19/11/2013, 06:50:50 PM

by Callum Anderson

Marks & Spencer. Selfridges. EasyJet. Tesco. Know what these iconic British brands have in common? That’s right, they were all established by immigrants. Immigration has always been one of those issues that has never quite completely left the consciousness of British politics. However, over the last ten years, the issue of immigration has become more nuanced: unfortunately the standard of debate has not.

One Nation Labour must begin to not only tackle the right of the Conservative party and the reactionary media (I think you know who I mean), but also the legitimate concerns of citizens, some of who have become concerned with the scale of immigration. There are two vitally important elements that we, as a country, must consider: the first is to decouple race from the immigration debate, and secondly, that economic and social considerations must both be taken into account when devising policy.

But first, let’s take a look at the facts.

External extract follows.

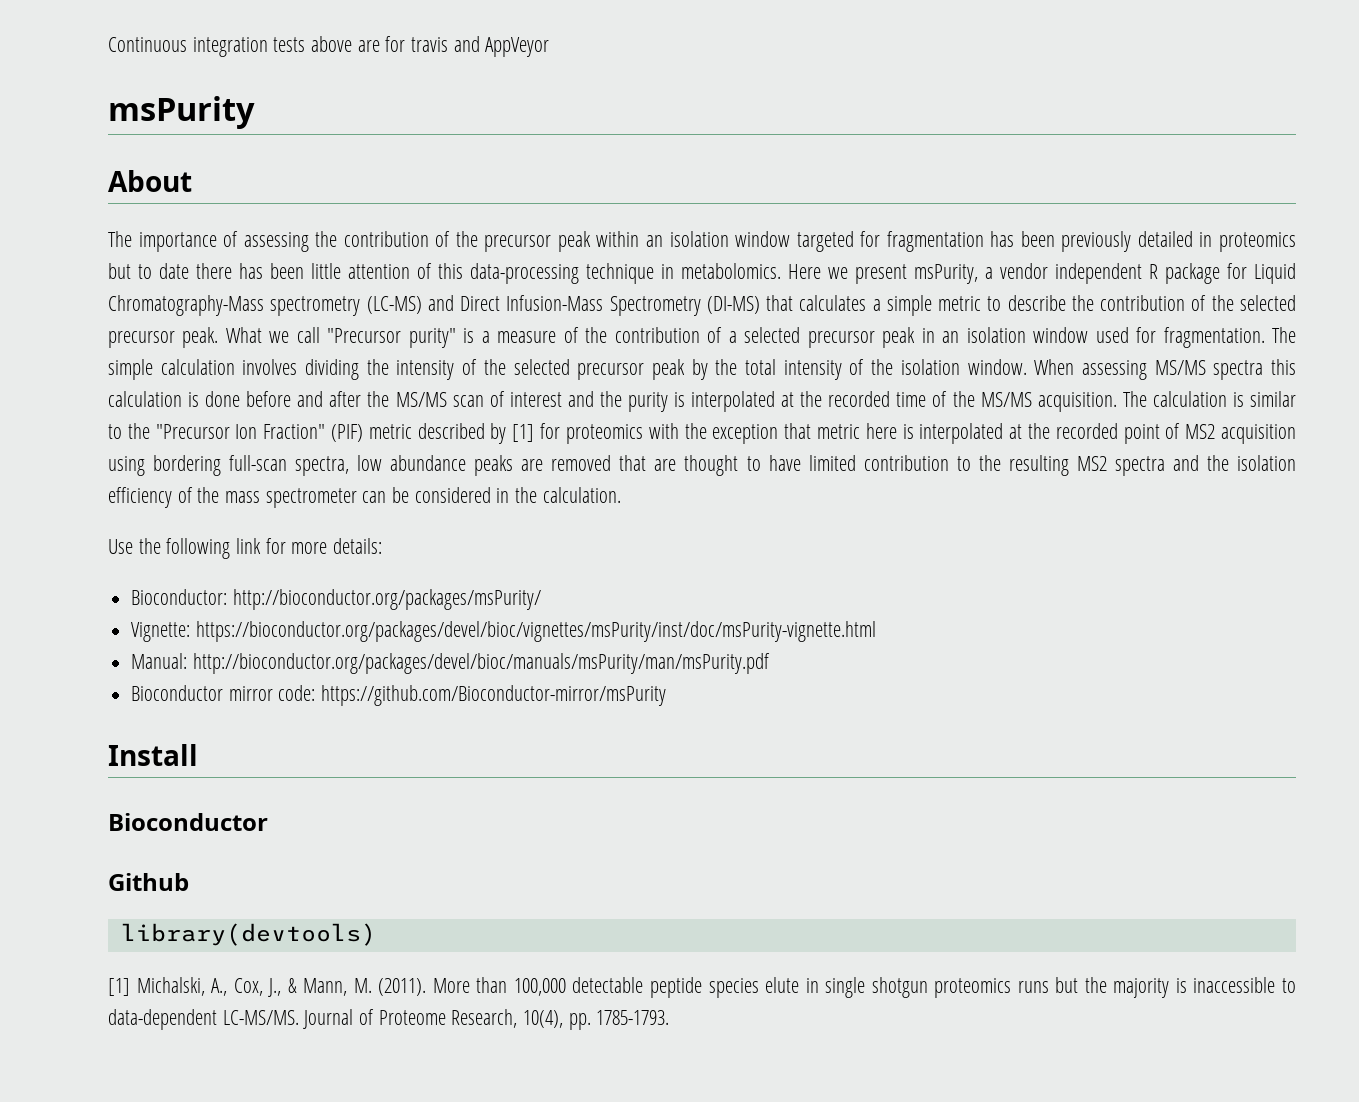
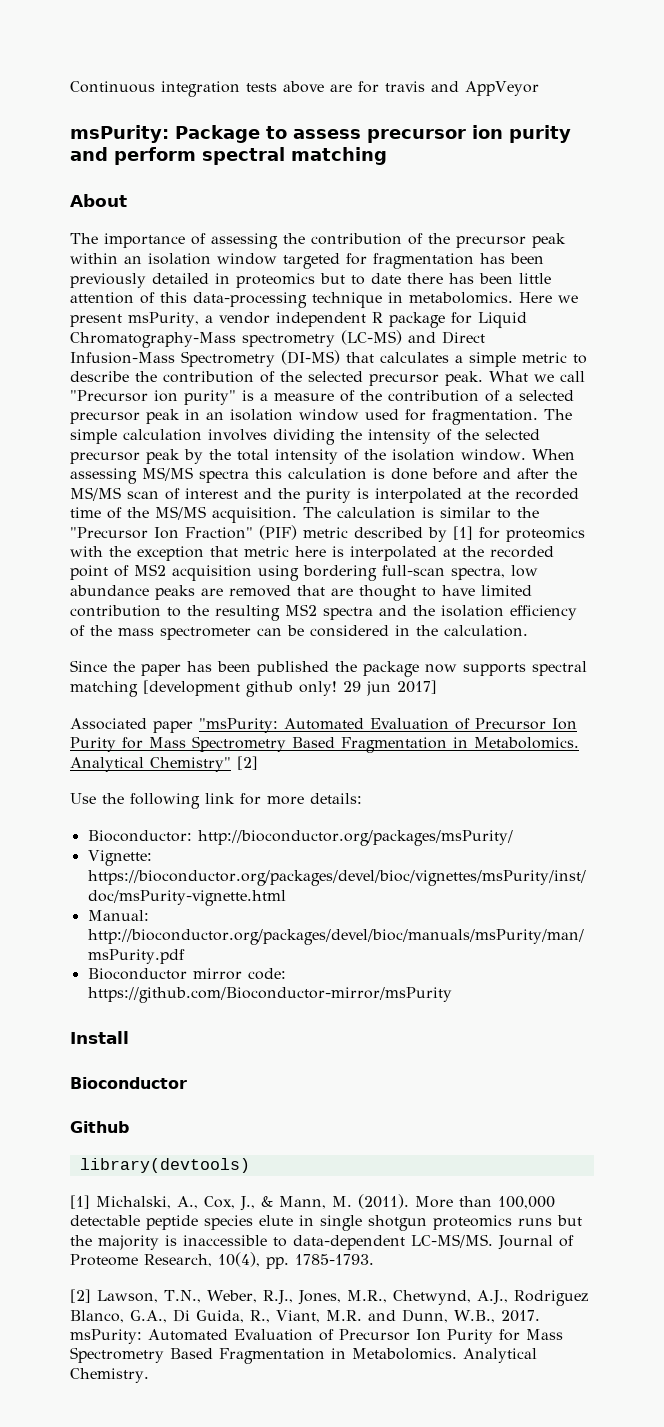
[108,96,255,129] msPurity -> [70,125,571,143] [70,147,387,165] msPurity: Package to assess precursor ion purity and perform spectral matching
(402, 335) none -> [154,390,178,402] ion
(621, 495) none -> [70,660,587,677] [70,680,437,697] [70,718,577,733] [70,736,579,753] [70,756,258,772] // Since the paper has been published the package now supports spectral matching [development github only! 29 jun 2017] // Associated paper "msPurity: Automated Evaluation of Precursor Ion Purity for Mass Spectrometry Based Fragmentation in Metabolomics. Analytical Chemistry" [2]
(670, 1017) none -> [70,1289,588,1306] [70,1309,540,1323] [70,1329,563,1344] [70,1347,537,1364] [70,1368,149,1383] // [2] Lawson, T.N., Weber, R.J., Jones, M.R., Chetwynd, A.J., Rodriguez Blanco, G.A., Di Guida, R., Viant, M.R. and Dunn, W.B., 2017. msPurity: Automated Evaluation of Precursor Ion Purity for Mass Spectrometry Based Fragmentation in Metabolomics. Analytical Chemistry.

Britain has undoubtedly benefited from immigration. Almost all Brits, regardless of background, glowed with pride at the country’s diversity displayed during the opening ceremony at the London Olympics. Whether it be through literature, cuisine, music or sport, Britain continues to lead the way in welcoming, and assimilating (although sometimes slowly) new immigrants. And the evidence shows that immigrants more than pay their way.

Recent research by the Centre for Research and Analysis of Migration (CReAM) has showed that between 2001 and 2011, European Economic Area (EEA) immigrants made a net fiscal contribution of £22.1 billion to the UK public finances, whilst non-EEA immigrants made a net contribution of £2.9 billion. In other words, immigrants contributed far more in taxes and economic output than they took back in benefits. This is to be compared to us natives, who cost £624.1 billion during the same period.